The Beatles' album Sgt. Pepper's Lonely Heart's Club Band has always held a special spot for me. It was actually the first Beatles' album that I owned (cassette tape actually). I know that for you first generation fans reading this, it is hard to think that Pepper would be someone's first real exposure to the Beatles, but that is how it was. I listened to that tape nonstop for a very long time and it was the first Beatles CD I purchased once I could afford it. For many years Sgt. Pepper was my favorite Beatles' album and "A Day in the Life" was my favorite Beatles' song. However, I grew and matured as a Beatles fan and was exposed to their entire catalog and my favorite eventually switched to Rubber Soul. To be honest, Pepper has been sort of pushed to the back of my Beatles' collection and I really hadn't listened to it in quite a while.
Since 2017 is the 50th anniversary of the Sgt. Pepper sessions and album, it is a great time to dust off the album and give it another listen. It was with this mindset that I went into seeing the film Deconstructing Sgt. Pepper at the Tivoli theater in St. Louis with my mom and some other great fans this past Monday night. I really didn't know what I was going to watch. I just knew that it was something Beatles. I quickly learned that I was going to see a lecture by Scott Freiman about the breakdown of the album. I was not familiar with Scott at all, but apparently he teaches Beatles courses at the university level as well as being a very successful composer and producer.
If you are like me, your first thought when you hear the word "lecture" is "oh no---this could be really boring." However, I am happy to report that Freiman's lecture was far from boring . It was very entertaining and educational.
As the title, "Deconstructing the Beatles" would suggest, Freiman went through the Sgt. Pepper album track by tack and talked about each song in detail. He gave the background information of why the song was written and then talked about the actual recording of the song. He showed photographs of what the various instrument that were used on the songs, which I found to be helpful because I can read the name of the instrument in a book, but without a photograph of it, the name alone doesn't mean a lot.
Most of the time was spent breaking down the songs. Parts of the songs were played by isolating the individual tracks so that you might only hear Ringo's drumming or John's vocal and then he showed all it all went together to make the song. There were plenty of photographs of the Beatles in the reading studio as well.
My only real complaint is that some of the songs he just skimmed over and didn't break it down. Fixing a Hole, for example was just mentioned in that "yeah--that song is on there. It might have been about Paul fixing up his home in Scotland." I would have liked more information. If we are deconstructing the Sgt. Pepper album, then let's do it for all the tracks.

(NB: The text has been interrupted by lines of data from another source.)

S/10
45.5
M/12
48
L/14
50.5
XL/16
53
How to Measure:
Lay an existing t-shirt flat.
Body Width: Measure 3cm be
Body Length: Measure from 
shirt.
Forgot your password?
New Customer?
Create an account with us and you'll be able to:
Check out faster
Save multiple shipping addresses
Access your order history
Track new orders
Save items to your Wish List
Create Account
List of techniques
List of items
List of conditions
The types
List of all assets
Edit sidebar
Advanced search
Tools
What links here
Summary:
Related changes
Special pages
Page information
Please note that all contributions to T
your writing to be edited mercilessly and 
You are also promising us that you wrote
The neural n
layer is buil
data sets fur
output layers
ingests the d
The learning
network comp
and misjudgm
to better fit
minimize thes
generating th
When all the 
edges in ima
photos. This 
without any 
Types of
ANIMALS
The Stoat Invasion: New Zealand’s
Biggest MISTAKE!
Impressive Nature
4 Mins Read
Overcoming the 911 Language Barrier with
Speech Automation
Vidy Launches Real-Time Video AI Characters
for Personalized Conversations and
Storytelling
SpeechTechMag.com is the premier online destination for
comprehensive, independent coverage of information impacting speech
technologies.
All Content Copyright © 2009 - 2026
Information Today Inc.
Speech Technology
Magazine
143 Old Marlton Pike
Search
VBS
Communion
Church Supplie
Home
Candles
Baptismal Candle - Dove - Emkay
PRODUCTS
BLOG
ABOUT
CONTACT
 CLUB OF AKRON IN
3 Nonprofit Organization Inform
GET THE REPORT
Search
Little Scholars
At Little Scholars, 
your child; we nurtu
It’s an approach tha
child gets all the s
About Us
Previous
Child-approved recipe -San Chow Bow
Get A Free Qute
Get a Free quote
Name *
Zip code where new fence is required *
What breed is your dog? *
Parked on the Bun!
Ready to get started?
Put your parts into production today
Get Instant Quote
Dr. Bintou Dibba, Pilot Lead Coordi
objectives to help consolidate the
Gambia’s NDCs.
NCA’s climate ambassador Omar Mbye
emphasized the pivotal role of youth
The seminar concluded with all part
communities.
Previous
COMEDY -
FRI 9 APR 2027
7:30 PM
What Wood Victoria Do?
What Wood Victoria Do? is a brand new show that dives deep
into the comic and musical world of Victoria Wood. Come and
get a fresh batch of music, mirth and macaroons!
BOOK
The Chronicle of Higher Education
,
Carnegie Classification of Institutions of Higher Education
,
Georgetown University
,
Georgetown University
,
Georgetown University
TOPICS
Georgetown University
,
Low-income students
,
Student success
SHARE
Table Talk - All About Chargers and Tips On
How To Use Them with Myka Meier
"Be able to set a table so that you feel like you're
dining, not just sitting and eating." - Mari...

There were some really neat things that came out during this lecture. Some of the things I already knew, but for someone who doesn't know the Melanie Coe story, I am sure would be interested in seeing the video clip that was shown. I didn't know that on the song "Lovely Rita" the Beatles used a comb wrapped in toilet paper to make the kazoo like sound. I also liked hearing what the Beatles were saying underneath the animals noises at the end of "Good Morning Good Morning."
It was a very interesting lecture and I think it was a perfect way to celebrate the 50th anniversary of the Sgt. Pepper album. I am not sure if this program will be released on DVD or shown on a streaming site anytime soon. But if it happens to be showing in your area, it is well worth your time to go see it for yourself.